= Penny Farthing Records =

British independent record label

Penny Farthing Records was a British independent record label, established in 1969 by the British record producer Larry Page as a progression from his mildly successful 1960s record label, Page One Records. The label signed some artists of note. It released a number of hit songs, including "Venus" by Shocking Blue, "Beautiful Sunday" by Daniel Boone, "Blue Is the Colour" by the Chelsea football team, and "Sleepy Shores" by the Johnny Pearson and His Orchestra.

==History==
Page first founded Page One Records with Dick James in 1966, but left the company in 1969 to start a new label. He bought the name of another company Penny Farthing to use it for his label, and located the headquarters on Tilney Street.

Penny Farthing Records had its first success with their second single released in 1969, which was "Venus" by the Dutch group, Shocking Blue.

In 1970, Penny Farthing Records released the single, "Sister Simon (Funny Man)" PEN 738, by the UK group Heatwave (later known as The Sensations). While the a-side received airplay, the funky b-side, "Rastus Ravel", was well received in the clubs. Both songs were written and produced by John Edward for Instant Sound Productions. The single featured Maggie Stredder and Jean Ryder of The Ladybirds with Doris Troy as back-up singers. The group was a regular on the BBC Radio Terry Wogan, Dave Cash, Jimmy Young and Radio 1 Club shows. In 1970, Killing Floor's second album, Out of Uranus, was released on Penny Farthing Records.

The former Honeybus bassist, Colin Hare, released an album March Hare on Penny Farthing in 1971, which was not a commercial success. It was re-released through Hare's own Runfast label in 2004.

Daniel Boone's "Beautiful Sunday" (written by the singer) and released in 1972, was a staple of early 1970s disc jockeys. Picked up by the Japanese TV show Beautiful Sunday some ten years later, this song was re-popularized in Japan. Page also recorded Daniel's wife (Lesley) Lelly Boone, but with no success despite an appearance on BBC TV's Top of the Pops.

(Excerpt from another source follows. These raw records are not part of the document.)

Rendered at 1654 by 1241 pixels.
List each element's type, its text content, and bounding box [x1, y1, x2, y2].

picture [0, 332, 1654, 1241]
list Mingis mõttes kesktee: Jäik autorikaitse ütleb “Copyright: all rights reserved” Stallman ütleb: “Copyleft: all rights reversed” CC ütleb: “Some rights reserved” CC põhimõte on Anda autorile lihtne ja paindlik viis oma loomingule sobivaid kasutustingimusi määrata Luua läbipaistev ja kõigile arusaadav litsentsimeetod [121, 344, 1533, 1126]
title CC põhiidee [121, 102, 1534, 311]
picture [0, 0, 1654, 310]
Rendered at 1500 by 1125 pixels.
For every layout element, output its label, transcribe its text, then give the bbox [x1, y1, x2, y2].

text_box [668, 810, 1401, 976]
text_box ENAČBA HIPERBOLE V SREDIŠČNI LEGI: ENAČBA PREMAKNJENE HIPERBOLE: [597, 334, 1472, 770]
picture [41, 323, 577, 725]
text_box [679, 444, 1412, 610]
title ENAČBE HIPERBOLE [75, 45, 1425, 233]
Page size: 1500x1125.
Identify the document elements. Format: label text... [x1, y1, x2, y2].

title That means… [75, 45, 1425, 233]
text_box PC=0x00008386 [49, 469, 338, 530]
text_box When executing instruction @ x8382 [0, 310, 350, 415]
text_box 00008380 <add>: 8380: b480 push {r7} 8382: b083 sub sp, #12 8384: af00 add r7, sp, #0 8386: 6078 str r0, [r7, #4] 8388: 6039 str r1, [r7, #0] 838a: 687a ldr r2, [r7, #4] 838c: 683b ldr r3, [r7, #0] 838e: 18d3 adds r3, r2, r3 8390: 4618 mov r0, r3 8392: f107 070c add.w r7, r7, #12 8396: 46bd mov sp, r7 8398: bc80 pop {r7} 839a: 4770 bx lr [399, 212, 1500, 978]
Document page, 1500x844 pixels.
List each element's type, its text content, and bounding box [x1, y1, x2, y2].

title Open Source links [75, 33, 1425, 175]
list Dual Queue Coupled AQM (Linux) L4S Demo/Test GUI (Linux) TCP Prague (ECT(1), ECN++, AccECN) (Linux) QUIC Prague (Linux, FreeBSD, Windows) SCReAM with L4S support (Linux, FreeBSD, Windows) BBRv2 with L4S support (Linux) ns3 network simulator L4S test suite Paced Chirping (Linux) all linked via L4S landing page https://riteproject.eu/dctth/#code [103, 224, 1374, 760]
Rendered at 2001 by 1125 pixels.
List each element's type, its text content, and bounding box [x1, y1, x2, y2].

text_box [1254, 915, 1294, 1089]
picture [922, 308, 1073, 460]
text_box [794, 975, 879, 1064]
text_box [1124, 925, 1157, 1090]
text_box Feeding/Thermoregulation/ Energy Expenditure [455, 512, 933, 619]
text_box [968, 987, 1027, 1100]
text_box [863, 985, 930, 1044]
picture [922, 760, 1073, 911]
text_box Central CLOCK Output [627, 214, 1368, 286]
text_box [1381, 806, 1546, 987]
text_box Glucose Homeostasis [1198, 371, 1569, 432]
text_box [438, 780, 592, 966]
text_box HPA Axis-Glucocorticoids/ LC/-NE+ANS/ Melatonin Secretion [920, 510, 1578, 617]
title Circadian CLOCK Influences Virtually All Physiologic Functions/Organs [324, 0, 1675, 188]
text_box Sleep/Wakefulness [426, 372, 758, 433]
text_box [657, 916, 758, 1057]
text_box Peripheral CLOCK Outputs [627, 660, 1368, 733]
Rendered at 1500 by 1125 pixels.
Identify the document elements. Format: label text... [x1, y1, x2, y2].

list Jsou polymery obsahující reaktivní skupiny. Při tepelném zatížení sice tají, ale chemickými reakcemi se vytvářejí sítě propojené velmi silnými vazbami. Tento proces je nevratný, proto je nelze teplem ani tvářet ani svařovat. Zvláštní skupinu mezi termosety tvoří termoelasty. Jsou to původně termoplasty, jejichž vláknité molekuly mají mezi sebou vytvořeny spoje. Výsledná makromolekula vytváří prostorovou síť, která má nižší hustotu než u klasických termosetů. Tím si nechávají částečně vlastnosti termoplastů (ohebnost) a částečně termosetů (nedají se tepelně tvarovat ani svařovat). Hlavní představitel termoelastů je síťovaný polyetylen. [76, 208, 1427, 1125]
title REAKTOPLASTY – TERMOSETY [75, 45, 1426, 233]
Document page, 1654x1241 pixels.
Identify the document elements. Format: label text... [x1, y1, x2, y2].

In 1971, Larry Page also signed up Johnny Pearson and released a stream of easy listening albums, the last of these being released in 1982. Pearson is notable as being the pianist and arranger behind British studio outfit Sounds Orchestral. The Johnny Pearson Orchestra's track, "Sleepy Shores", was a No. 8 hit in the UK Singles Chart for Penny Farthing in 1971, and an album of the same name was released the following year.

Page also recorded The Barron Knights, whose comedy records had some UK chart success. However, Page's attempts to turn them into a mainstream pop group failed. He eventually resorted to the flop "The Ballad of Frank Spencer". Even his attempt to record them under another name – Philly Dog – did not produce the desired hits.

Paul Da Vinci, the voice on The Rubettes hit "Sugar Baby Love", turned to Penny Farthing immediately after this song made the UK no. 1 slot. The resulting "Your Baby Ain't Your Baby Anymore" sold modestly.

Page One Records stalwarts The Troggs were persuaded to join Penny Farthing but their label debut, Page's attempt at the Beach Boys hit "Good Vibrations" with Reg Presley's vocals, did not produce sizeable sales.

Penny Farthing also recorded an early album by Raymond Froggatt. However, most of the company's revenue was gained from Germany, where their solo artist signing Kincade had a number of minor hits, including "Dreams Are 10 A Penny", "Big Hand For Annie" written by John Carter. Carter, writing under a number of different names, also had hits with Penny Farthing in the early 1970s.

Page formed Rampage Records as a successor for Penny Farthing in 1978.